Your tasks>
1 > Copy the stretch of the AMAG aluminum passage from "AMAG Austria Metall" through "to special sizes.", word for word.
2 > Carry on the passage about AMAG's aluminum slitting line, picking up right after its final sentence.

Excerpted passage>
%%
AMAG Austria Metall AG, Ranshofen, Austria, is a manufacturer of aluminum semis and cast-house products for the processing industry. The company has its casting and rolling operations in Ranshofen and a smelter in Sept-Iles, Quebec, Canada. It manufactures products for a diverse customer base, including markets such as aircraft, automotive, bike/motorbike, consumer electronics, decoration, packaging, heat exchanger, lighting and sporting equipment. 

The company has worked with B+S on several projects, including a recently installed aluminum slitting line, which was purchased as part of an overall quality initiative. AMAG wanted to increase its line capacity; improve cutting edges and surface quality, especially on soft strips; improve coiling quality and tension; and increase flexibility to meet customer requirements, in particular with respect to special sizes. 

 “Ever-closer manufacturing tolerances and quality demands are becoming increasingly important,” says Georg Weger, managing director, AMAG rolling. “Accuracy and precision are very important to our customers, and these requirements will play an even bigger role in the future. The experience of B+S and the high standard of precision in the slitting lines, especially for thin and delicate metal strips, prompted us to decide to buy the line from B+S.”
%%
Dataset excerpt>
%%
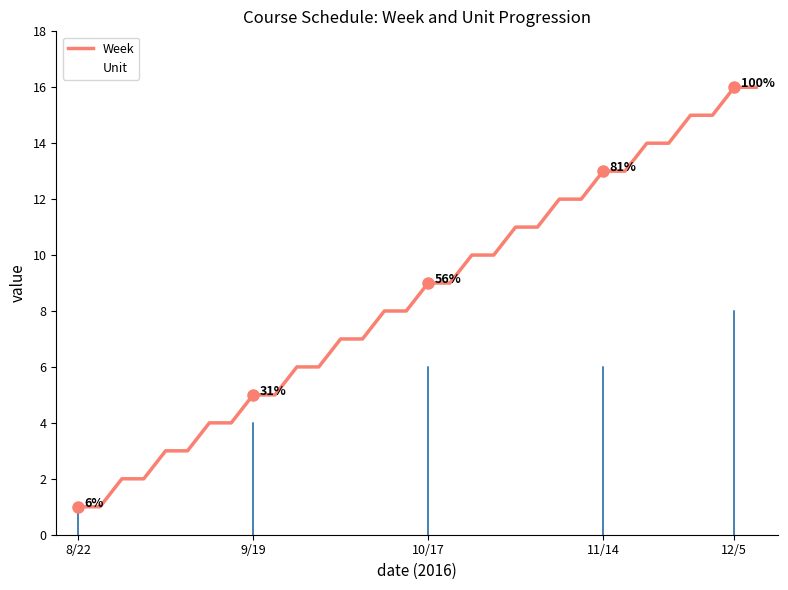

The value of Week at 9 is 5. True or false?

True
%%
Answer set>
1 >
AMAG Austria Metall AG, Ranshofen, Austria, is a manufacturer of aluminum semis and cast-house products for the processing industry. The company has its casting and rolling operations in Ranshofen and a smelter in Sept-Iles, Quebec, Canada. It manufactures products for a diverse customer base, including markets such as aircraft, automotive, bike/motorbike, consumer electronics, decoration, packaging, heat exchanger, lighting and sporting equipment. 

The company has worked with B+S on several projects, including a recently installed aluminum slitting line, which was purchased as part of an overall quality initiative. AMAG wanted to increase its line capacity; improve cutting edges and surface quality, especially on soft strips; improve coiling quality and tension; and increase flexibility to meet customer requirements, in particular with respect to special sizes.

2 >
“The line is a combined wide-strip slitting unit for aluminum material with or without delicate surfaces,” Baral says. “The maximum width of the incoming material is 1,900 millimeters, the thickness range is 0.2 millimeters to 2.0 millimeters, the line speed runs up to 800 meters per minute for edge trimming and up to 400 meters per minute for slitting.”

The line features a double eccentric flying cut-to-length shear on the entry end to ensure that the scrap at the beginning of the rolled aluminum can be removed quickly, an integrated ink jet printer system that can label the strip both on the top and bottom, a vacuum brake roll for sensitive surfaces, an electrostatic oiling device on the brake, a semiautomatic strip clamping device to feed the strips from the slitter to the recoiler mandrel, a fully automatic strapping device to strap rings at the turnstile and a directly connected packaging line with weigh station that arranges fully automatic tilting, packing and transportation of the coils.

“The combination of edge trimming and slitting shear with two shear changing devices allows the alternation of both methods (trimming and slitting) in a pretty short time,” Baral says. “The preparation of the second knife parallel to the production increases the line capacity and the flexibility in meeting customer requirements.”

During roll-shear cutting of aluminum strips, the material is cut by two cutting edges, which are offset by the distance of the cutting gap and penetrate the material from opposite directions. The cutting process follows three stages: the deformation zone, clean-cut zone and fracture zone, with the goal of a minimum burr in the fracture zone. AMAG’s line can achieve cutting burrs ranging from a maximum of 0.03 millimeters to 0.07 millimeters, depending on the strip thickness. In addition, the line is adjusted carefully within the range of several microns to ensure it produces precise cutting edges.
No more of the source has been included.